Recorded data -
━━━━

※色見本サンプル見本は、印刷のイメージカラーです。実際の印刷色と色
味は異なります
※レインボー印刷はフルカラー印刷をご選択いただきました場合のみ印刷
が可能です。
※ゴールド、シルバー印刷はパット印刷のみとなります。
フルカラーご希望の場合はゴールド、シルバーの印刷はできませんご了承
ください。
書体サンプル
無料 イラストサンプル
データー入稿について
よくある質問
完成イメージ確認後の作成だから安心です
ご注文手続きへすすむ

━━━━

Exercise objective -
Retype all of the data above, line by line, with no changes.

Task solution -
※色見本サンプル見本は、印刷のイメージカラーです。実際の印刷色と色
味は異なります
※レインボー印刷はフルカラー印刷をご選択いただきました場合のみ印刷
が可能です。
※ゴールド、シルバー印刷はパット印刷のみとなります。
フルカラーご希望の場合はゴールド、シルバーの印刷はできませんご了承
ください。
書体サンプル
無料 イラストサンプル
データー入稿について
よくある質問
完成イメージ確認後の作成だから安心です
ご注文手続きへすすむ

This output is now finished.